---- Supplied records

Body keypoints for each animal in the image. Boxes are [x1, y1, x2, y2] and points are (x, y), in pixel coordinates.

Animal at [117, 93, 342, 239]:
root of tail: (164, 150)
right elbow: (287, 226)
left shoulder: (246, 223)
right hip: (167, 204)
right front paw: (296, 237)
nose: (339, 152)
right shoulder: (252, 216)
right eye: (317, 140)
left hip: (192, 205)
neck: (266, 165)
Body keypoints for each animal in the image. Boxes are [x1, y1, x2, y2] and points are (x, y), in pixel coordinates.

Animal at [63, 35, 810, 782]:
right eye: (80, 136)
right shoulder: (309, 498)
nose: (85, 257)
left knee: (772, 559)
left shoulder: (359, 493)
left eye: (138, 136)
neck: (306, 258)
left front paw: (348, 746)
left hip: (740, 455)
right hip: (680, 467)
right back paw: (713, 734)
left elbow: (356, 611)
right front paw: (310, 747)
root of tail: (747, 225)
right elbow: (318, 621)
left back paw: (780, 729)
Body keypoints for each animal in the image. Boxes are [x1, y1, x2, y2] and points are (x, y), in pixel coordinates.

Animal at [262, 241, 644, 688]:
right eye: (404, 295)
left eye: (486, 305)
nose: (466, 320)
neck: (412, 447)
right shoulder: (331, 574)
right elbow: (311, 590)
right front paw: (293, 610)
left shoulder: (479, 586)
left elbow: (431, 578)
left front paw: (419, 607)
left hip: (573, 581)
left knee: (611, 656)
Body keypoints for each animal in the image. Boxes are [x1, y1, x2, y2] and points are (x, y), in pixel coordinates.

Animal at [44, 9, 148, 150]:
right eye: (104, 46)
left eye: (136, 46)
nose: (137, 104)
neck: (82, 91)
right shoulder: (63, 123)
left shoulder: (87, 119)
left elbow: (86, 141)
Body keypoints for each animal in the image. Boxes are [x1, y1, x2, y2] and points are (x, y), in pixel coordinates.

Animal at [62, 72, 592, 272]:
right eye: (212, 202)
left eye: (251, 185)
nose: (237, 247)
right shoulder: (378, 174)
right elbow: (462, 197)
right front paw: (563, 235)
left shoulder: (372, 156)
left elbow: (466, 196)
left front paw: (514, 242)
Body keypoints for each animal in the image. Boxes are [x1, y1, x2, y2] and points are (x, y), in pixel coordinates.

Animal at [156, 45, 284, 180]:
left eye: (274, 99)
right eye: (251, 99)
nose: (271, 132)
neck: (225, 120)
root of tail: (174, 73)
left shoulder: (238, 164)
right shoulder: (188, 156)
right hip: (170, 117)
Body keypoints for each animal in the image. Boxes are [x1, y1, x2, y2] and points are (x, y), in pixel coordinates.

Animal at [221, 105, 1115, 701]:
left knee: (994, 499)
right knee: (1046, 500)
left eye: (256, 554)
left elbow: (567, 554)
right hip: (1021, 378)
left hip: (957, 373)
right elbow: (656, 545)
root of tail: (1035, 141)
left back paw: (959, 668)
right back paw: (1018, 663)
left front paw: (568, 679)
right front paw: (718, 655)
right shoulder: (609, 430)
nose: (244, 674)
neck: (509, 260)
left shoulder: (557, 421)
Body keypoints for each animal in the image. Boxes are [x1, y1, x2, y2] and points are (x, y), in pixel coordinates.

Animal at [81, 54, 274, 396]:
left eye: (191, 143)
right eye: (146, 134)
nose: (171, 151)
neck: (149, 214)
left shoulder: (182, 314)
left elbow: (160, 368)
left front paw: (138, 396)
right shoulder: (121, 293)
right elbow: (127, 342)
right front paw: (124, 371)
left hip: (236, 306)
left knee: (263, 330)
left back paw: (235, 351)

--------

[Action item]: In restating the data, begin at its first line, reproduce each line word for word, and conclude with the line that contains "left back paw: (780, 729)".

[Solved exercise]:
Body keypoints for each animal in the image. Boxes are [x1, y1, x2, y2] and points are (x, y), in pixel coordinates.

Animal at [117, 93, 342, 239]:
root of tail: (164, 150)
right elbow: (287, 226)
left shoulder: (246, 223)
right hip: (167, 204)
right front paw: (296, 237)
nose: (339, 152)
right shoulder: (252, 216)
right eye: (317, 140)
left hip: (192, 205)
neck: (266, 165)
Body keypoints for each animal in the image. Boxes are [x1, y1, x2, y2] and points are (x, y), in pixel coordinates.

Animal at [63, 35, 810, 782]:
right eye: (80, 136)
right shoulder: (309, 498)
nose: (85, 257)
left knee: (772, 559)
left shoulder: (359, 493)
left eye: (138, 136)
neck: (306, 258)
left front paw: (348, 746)
left hip: (740, 455)
right hip: (680, 467)
right back paw: (713, 734)
left elbow: (356, 611)
right front paw: (310, 747)
root of tail: (747, 225)
right elbow: (318, 621)
left back paw: (780, 729)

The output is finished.